• _Problem to work on_
Find the word "minor" in the listing; pull out each line holding it.

• _Provided entries_
= = = =
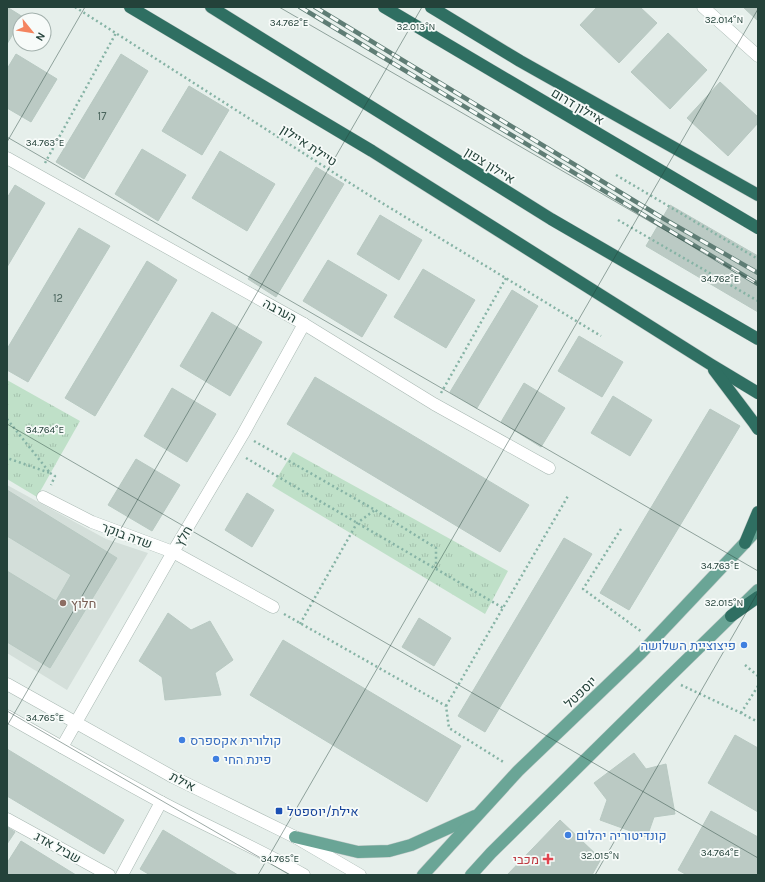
<svg xmlns="http://www.w3.org/2000/svg" width="765" height="882" font-family="Karla,Heebo,sans-serif">
<style>
.built{fill:#d4dfda}
.park{fill:url(#park-tufts)}
.building{fill:#bbcac4;stroke:#b8c9c2}
.lines{fill:none;stroke-linecap:round;stroke-linejoin:round}
.minor-casing{stroke:#a8b8b2;stroke-width:13}
.major-casing{stroke:#c2cac8;stroke-width:13}
.highway-casing{stroke:#c2cac8;stroke-width:13}
.path{stroke:#86b3a5;stroke-width:2.5;stroke-dasharray:2 3;stroke-linecap:butt}
.minor{stroke:#fff;stroke-width:12}
.major{stroke:#6aa596;stroke-width:12}
.highway{stroke:#2f6f62;stroke-width:12}
.rail-casing{stroke:#5f7d75;stroke-width:4.5}
.rail{stroke:#f7fbf9;stroke-width:3;stroke-dasharray:9;stroke-linecap:butt}
.ticks{fill:none;stroke:#24423a;stroke-width:1;stroke-opacity:0.45}
.education-dot{fill:#8d6e63;stroke:#f7fbf9;stroke-width:1.5}
.shop-dot{fill:#3f7fe0;stroke:#f7fbf9;stroke-width:1.5}
.transit-dot{fill:#1a4fb4;stroke:#f7fbf9;stroke-width:1.5}
.health-dot{fill:#e0444e;stroke:#f7fbf9;stroke-width:1.5}
.labels{text-anchor:middle;stroke-width:3.5;stroke-linejoin:round;paint-order:stroke}
.number-label{font-size:11px;fill:#4a645c}
.street-label{font-size:13px;fill:#24423a;stroke:#f7fbf9}
.education-label{font-size:13px;fill:#785e54;stroke:#f7fbf9;text-anchor:start}
.shop-label{font-size:13px;fill:#366cbe;stroke:#f7fbf9;text-anchor:start}
.transit-label{font-size:13px;fill:#164399;stroke:#f7fbf9;text-anchor:start}
.health-label{font-size:13px;fill:#be3a42;stroke:#f7fbf9;text-anchor:end}
.ticks-label{font-size:10px;text-anchor:middle;fill:#24423a;stroke:#f7fbf9;stroke-width:3.5;stroke-linejoin:round;paint-order:stroke}
</style>
<defs>
<pattern id="park-tufts" width="24" height="20" patternUnits="userSpaceOnUse"><rect width="24" height="20" fill="#bfe0c8"/><path d="M3 7l-1-3M5 7V3M7 7l1-3M15 17l-1-3M17 17v-4M19 17l1-3" fill="none" stroke="#a4c1ad"/></pattern>
</defs>
<rect width="100%" height="100%" fill="#e6efeb"/>
<path class="built" d="M7,485L106,539L148,553L67,690L7,653Z"/>
<g class="park">
<path d="M7,380L80,421L37,497L7,479Z"/>
<path d="M293,452L508,571L485,614L272,486Z"/>
</g>
<g class="building">
<path d="M7,7L23,17L21,20H20V22L7,44Z"/>
<path d="M597,7H640L657,23L619,63L580,25Z"/>
<path d="M743,7H758V21Z"/>
<path d="M668,33L707,70L670,109L631,72Z"/>
<path d="M16,54L57,79L31,122L7,108V69Z"/>
<path d="M121,54L148,71L84,179L56,162Z"/>
<path d="M720,82L758,117V123L728,156L687,118Z"/>
<path d="M189,86L229,110L202,155L162,131Z"/>
<path d="M142,149L186,175L158,221L115,194Z"/>
<path d="M220,151L275,184L247,231L192,198Z"/>
<path d="M316,167L344,184L276,297L248,279Z"/>
<path d="M15,185L45,203L7,267V198Z"/>
<path d="M670,205L758,256V312L646,246Z"/>
<path d="M380,215L422,240L399,280L357,254Z"/>
<path d="M79,228L110,246L28,382L7,370V349Z"/>
<path d="M328,260L387,295L362,337L303,301Z"/>
<path d="M147,261L177,280L95,416L65,398Z"/>
<path d="M423,269L475,300L446,348L394,317Z"/>
<path d="M512,290L538,306L477,408L450,392Z"/>
<path d="M212,312L262,342L230,396L180,366Z"/>
<path d="M579,336L623,362L602,397L558,371Z"/>
<path d="M315,377L529,505L500,552L287,424Z"/>
<path d="M524,383L565,408L541,447L501,422Z"/>
<path d="M172,388L216,414L187,462L144,436Z"/>
<path d="M613,396L652,420L630,456L591,433Z"/>
<path d="M710,409L740,426L629,610L600,593Z"/>
<path d="M136,459L180,485L152,531L108,505Z"/>
<path d="M7,490L117,558L50,668L7,642V571L56,601L71,575L7,536Z"/>
<path d="M247,493L274,510L252,547L225,530Z"/>
<path d="M564,538L592,554L485,732L458,716Z"/>
<path d="M168,613L191,630L210,621L233,660L215,673L221,695L165,700L162,677L139,661Z"/>
<path d="M419,618L451,638L434,666L402,647Z"/>
<path d="M283,640L461,746L427,802L250,695Z"/>
<path d="M735,735L758,748V812L708,783Z"/>
<path d="M7,749L124,820L104,854L7,796Z"/>
<path d="M634,753L646,769L666,764L675,814L654,817L647,837L600,820L607,800L594,783Z"/>
<path d="M711,811L758,837V875H687L678,870Z"/>
<path d="M560,820L601,859L592,875H507Z"/>
<path d="M7,827L15,832L7,844Z"/>
<path d="M163,830L238,875H150L140,869Z"/>
<path d="M21,841L76,875H9L7,874V863Z"/>
</g>
<g class="lines">
<g class="minor-casing">
<g id="minor">
<path d="M703,7L758,56"/>
<path d="M7,158L304,324L434,404L549,468"/>
<path d="M43,497L92,522L173,552L273,607"/>
<path d="M7,684L173,777L295,837L360,875"/>
<path d="M7,716C58,745 109,774 161,802C208,827 257,848 304,875"/>
<path d="M62,747L173,552L243,434L304,324"/>
<path d="M7,819L109,875"/>
<path d="M122,875L161,802"/>
</g>
</g>
<g class="major-casing">
<g id="major">
<path d="M295,837L358,852L389,851L411,845L475,816"/>
<path d="M423,875L518,771L641,653L758,529"/>
<path d="M471,875L491,853L668,678L758,590"/>
</g>
</g>
<g class="highway-casing">
<g id="highway">
<path d="M130,7L372,151L710,364L758,393"/>
<path d="M211,7L551,219L758,339"/>
<path d="M384,7L758,228"/>
<path d="M431,7L520,61L758,195"/>
<path d="M714,370L754,423L758,429"/>
<path d="M745,543L758,512"/>
<path d="M731,616L758,597"/>
</g>
</g>
<g class="path">
<path d="M75,7L364,192L601,336"/>
<path d="M45,163L116,33"/>
<path d="M616,175L758,259"/>
<path d="M618,220L758,301"/>
<path d="M441,393L506,278"/>
<path d="M7,419L50,473L7,458"/>
<path d="M254,441L375,510L436,548V568"/>
<path d="M246,458L503,608"/>
<path d="M50,473L55,476L51,485"/>
<path d="M621,529L583,589L642,632"/>
<path d="M284,614L446,706L449,728L505,763"/>
<path d="M300,624L357,523L375,510"/>
<path d="M745,665L758,676"/>
<path d="M681,685L741,713L758,722"/>
<path d="M446,706L568,496"/>
<path d="M741,713L758,686"/>
</g>
<use href="#minor" class="minor"/>
<use href="#major" class="major"/>
<use href="#highway" class="highway"/>
<g class="rail-casing">
<g id="rail">
<path d="M300,7L758,284"/>
<path d="M315,7L666,220L758,273"/>
</g>
</g>
<use href="#rail" class="rail"/>
</g>
<path class="ticks" d="M279,7L758,284M7,137L758,571M7,142L85,7M7,424L758,858M7,711L290,875M7,726L422,7M258,875L758,9M595,875L758,592"/>
<circle class="education-dot" cx="63" cy="603" r="4"/>
<g class="shop-dot">
<circle cx="744" cy="645" r="4"/>
<circle cx="182" cy="740" r="4"/>
<circle cx="216" cy="759" r="4"/>
<circle cx="568" cy="835" r="4"/>
</g>
<rect class="transit-dot" x="275" y="807" width="8" height="8" rx="2"/>
<path class="health-dot" d="M546 853h4v4h4v4h-4v4h-4v-4h-4v-4h4z"/>
<g class="labels">
<g class="number-label">
<text x="102" y="120">17</text>
<text x="58" y="302">12</text>
</g>
<g class="street-label">
<text transform="translate(578 106) rotate(31)" y="5">איילון דרום</text>
<text transform="translate(309 145) rotate(33)" y="5">טיילת איילון</text>
<text transform="translate(490 165) rotate(32)" y="5">איילון צפון</text>
<text transform="translate(280 310) rotate(29)" y="5">הערבה</text>
<text transform="translate(127 535) rotate(20)" y="5">שדה בוקר</text>
<text transform="translate(183 536) rotate(-59)" y="5">חלץ</text>
<text transform="translate(580 692) rotate(-44)" y="5">יוספטל</text>
<text transform="translate(183 781) rotate(27)" y="5">אילת</text>
<text transform="translate(58 847) rotate(29)" y="5">שביל אדג</text>
</g>
<g class="education-label">
<text x="71" y="608">חלוץ</text>
</g>
<g class="shop-label">
<text x="736" y="650" text-anchor="end">פיצוציית השלושה</text>
<text x="190" y="745">קולורית אקספרס</text>
<text x="224" y="764">פינת החי</text>
<text x="576" y="840">קונדיטוריה יהלום</text>
</g>
<g class="transit-label">
<text x="287" y="816">אילת/יוספטל</text>
</g>
<g class="health-label">
<text x="539" y="864">מכבי</text>
</g>
</g>
<g class="ticks-label">
<text x="724" y="23">32.014°N</text>
<text x="289" y="26">34.762°E</text>
<text x="416" y="30">32.013°N</text>
<text x="45" y="146">34.763°E</text>
<text x="720" y="282">34.762°E</text>
<text x="45" y="433">34.764°E</text>
<text x="720" y="569">34.763°E</text>
<text x="724" y="606">32.015°N</text>
<text x="45" y="721">34.765°E</text>
<text x="720" y="856">34.764°E</text>
<text x="600" y="859">32.015°N</text>
<text x="280" y="862">34.765°E</text>
</g>
<rect width="765" height="882" fill="none" stroke="#24423a" stroke-width="16"/>
<g transform="translate(32 32) rotate(120)"><circle r="19" fill="#f7fbf9" stroke="#a3b1ad"/>
<path d="M0-3L7 15L0 10L-7 15Z" fill="#f4845f"/>
<text y="-6" font-size="11" font-weight="bold" text-anchor="middle" fill="#24423a">N</text>
</g>
</svg>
= = = =
• _Answer to the exercise_
.minor-casing{stroke:#a8b8b2;stroke-width:13}
.minor{stroke:#fff;stroke-width:12}
<g class="minor-casing">
<g id="minor">
<use href="#minor" class="minor"/>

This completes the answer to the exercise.